Facebook for the under-13s, eh? That’s what Mark Zuckerberg wants. With two-year-olds using iPads, we clearly need online social networks for kids right down to kindergarten age. But please, dear God, not those bastards!
There’s two threads to unravel here. One is whether children under 13 should be interacting online. The other is whether Facebook can be trusted to provide the venue.
On the first point I’ll be blunt. If you reckon under-13s shouldn’t be interacting online, then you’re an idiot. What you’re really saying is that you want to destroy our children’s ability to cope with life. The important factor isn’t the online bit, it’s the interaction.
Humans are social animals. Some of the most important lessons children need to learn are about how to interact with others, how to co-operate, and where the boundaries of acceptable behaviour lie. The online realm is a fact of our existence now. Do you really want to delay these basic life lessons until kids are 13?
Kids really do need to learn the nuances of online communication from an early an age as possible.
Zuckerberg’s little suggestion has of course triggered a wave of screechy moral panic. “There’s obviously lots of opportunities there for kids to be bullied and all sorts of things,” said Carmel Nash, director of the Parents and Friends Federation Queensland. “Who are they going to be friends with on there?”
Goodness me! Not just bullying, but “all sorts of things”.
Nash is right.
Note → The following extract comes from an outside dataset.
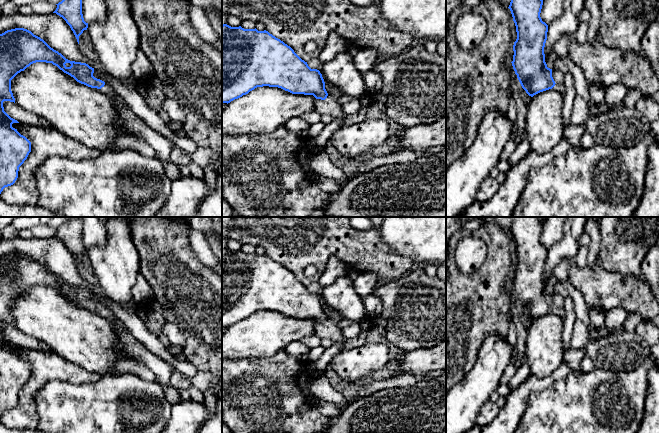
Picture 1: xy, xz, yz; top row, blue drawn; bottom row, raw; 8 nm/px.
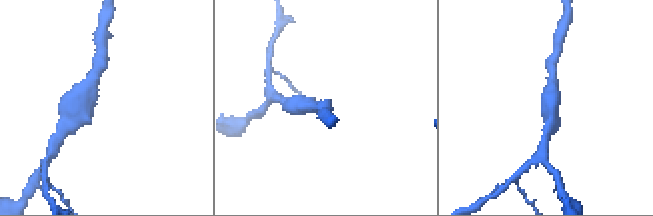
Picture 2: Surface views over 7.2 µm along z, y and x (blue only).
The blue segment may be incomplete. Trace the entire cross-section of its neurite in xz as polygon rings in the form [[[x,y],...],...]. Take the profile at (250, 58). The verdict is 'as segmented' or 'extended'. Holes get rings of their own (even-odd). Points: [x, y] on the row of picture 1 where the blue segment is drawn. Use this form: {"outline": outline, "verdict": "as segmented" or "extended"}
{"outline": [[[222,25],[222,103],[231,101],[248,94],[257,87],[278,87],[292,94],[313,95],[317,100],[315,110],[321,115],[330,115],[334,119],[344,120],[347,116],[342,111],[342,105],[336,98],[329,96],[325,89],[322,74],[317,69],[311,69],[307,62],[302,60],[294,50],[268,31],[255,29],[244,29],[241,26],[231,27]]], "verdict": "extended"}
Before Facebook, there was never the opportunity for kids to pick on younger kids, sneak up behind them in the locker room, punch them and call them names and then, when they respond in kind, grab them and throw their head against a locker door where it strikes the sharp metal edge, the excruciating pain, the blood everywhere, surrounded by laughter, the tears, the sudden sheer terror that you might be dying …
Sorry, just reminiscing about the happy primary school days we all had before the internet ruined everything. Where was I?
Oh yeah. Kids interacting with kids. They do that, you know. And you know how we deal with that? How we’ve always dealt with that? Responsible. Adult. Supervision.
Supervision, I said. Not control. Not constant monitoring. Kids need their own space in order to grow and learn. On the primary school playground kids can have conversations with each other metres, sometimes tens of metres away from any eavesdropping adults. They should be able to do the same online.
The screechy fear-merchants need to get a grip. The online world is safer than the physical world. Not only is the risk of physical harm removed, everything that happens can be logged. We already have software tools that can monitor online conversations for signs of bullying and other suspicious activity, should parents be too lazy to develop a proper relationship with their offspring.
There is no problem here. The problem is Facebook.
The second point is that Facebook’s entire business model is about you revealing as much personal information as possible, which they can turn into a product for advertisers. They try to get you to open up your privacy settings using what I consider to be unethical tricks.